The impact extends beyond immediate integration concerns. The data now informs executive goal-setting and accountability measures as well, with leaders being evaluated on their contribution to successful integration outcomes. “Senior and executive leadership has a responsibility to support the success of the integration,” says Miller. “Thanks to Perceptyx’s platform, we can measure engagement, where we see hotspots, where we’re seeing risk to retention, and where we’re seeing far-reaching positive impacts.”

Senior and executive leadership has a responsibility to support the success of the integration,” says Miller. “Thanks to Perceptyx’s platform, we can measure engagement, where we see hotspots, where we’re seeing risk to retention, and where we’re seeing far-reaching positive impacts.

Looking ahead, Atlantic Union Bank continues to refine its employee listening strategy, particularly as it manages the challenges of back-to-back acquisitions. “Merger fatigue is real,” acknowledges Miller. “We have to prioritize our investment in time to ensure that we are not losing momentum around teammate engagement and actioning on the insights we had, amid a lot of different distractions.

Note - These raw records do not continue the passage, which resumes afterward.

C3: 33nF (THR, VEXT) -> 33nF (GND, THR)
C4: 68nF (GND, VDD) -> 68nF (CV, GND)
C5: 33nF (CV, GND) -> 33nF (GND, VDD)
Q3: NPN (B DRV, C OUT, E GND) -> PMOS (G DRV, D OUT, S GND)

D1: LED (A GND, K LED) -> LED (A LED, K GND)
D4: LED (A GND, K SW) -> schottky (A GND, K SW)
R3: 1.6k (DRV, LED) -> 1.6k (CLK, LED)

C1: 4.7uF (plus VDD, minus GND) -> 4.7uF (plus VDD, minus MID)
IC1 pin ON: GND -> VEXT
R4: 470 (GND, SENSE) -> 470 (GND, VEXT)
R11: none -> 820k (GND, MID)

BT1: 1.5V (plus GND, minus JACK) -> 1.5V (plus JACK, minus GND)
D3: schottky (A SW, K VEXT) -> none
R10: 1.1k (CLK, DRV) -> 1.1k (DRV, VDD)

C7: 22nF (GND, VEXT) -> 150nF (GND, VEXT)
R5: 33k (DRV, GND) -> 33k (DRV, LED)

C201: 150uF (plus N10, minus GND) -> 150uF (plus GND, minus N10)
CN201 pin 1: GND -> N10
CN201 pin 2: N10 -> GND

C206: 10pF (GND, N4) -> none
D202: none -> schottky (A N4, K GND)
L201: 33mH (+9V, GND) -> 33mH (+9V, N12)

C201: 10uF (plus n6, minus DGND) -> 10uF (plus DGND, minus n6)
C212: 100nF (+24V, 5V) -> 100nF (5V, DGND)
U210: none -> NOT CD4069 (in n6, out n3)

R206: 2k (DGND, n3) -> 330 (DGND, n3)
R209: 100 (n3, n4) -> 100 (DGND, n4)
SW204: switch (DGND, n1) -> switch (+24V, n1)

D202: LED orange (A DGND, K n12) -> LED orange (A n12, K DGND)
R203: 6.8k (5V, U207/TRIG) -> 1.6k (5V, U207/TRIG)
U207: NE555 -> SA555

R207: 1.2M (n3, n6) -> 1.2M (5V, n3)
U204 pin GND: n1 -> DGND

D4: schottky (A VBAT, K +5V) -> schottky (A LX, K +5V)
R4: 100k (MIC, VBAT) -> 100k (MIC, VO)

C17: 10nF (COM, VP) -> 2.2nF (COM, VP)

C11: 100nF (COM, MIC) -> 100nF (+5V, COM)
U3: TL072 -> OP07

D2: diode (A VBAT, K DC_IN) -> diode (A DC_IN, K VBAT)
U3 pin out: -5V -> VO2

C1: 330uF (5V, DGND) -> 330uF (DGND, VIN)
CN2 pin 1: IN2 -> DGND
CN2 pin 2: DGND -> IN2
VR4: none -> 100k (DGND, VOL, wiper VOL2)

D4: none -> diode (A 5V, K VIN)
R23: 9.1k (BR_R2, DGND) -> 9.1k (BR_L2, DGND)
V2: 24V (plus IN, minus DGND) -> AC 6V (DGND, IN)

In the instance of back-to-back mergers, we have to be mindful of the future integration but also continue attending to the teammates who have joined in the not-so-distant past.”

Objective data has been instrumental in helping the company interpret feedback and insights, explains Miller: “It is imperative to run pulse surveys during a merger and respond to that data before going into the next merger.” This approach provides valuable lessons learned as they prepare for their next acquisition. Another focus area for Atlantic Union Bank moving forward is leveraging features that support action planning: “[Perceptyx has] made [action planning] so easy, it’s so seamless.”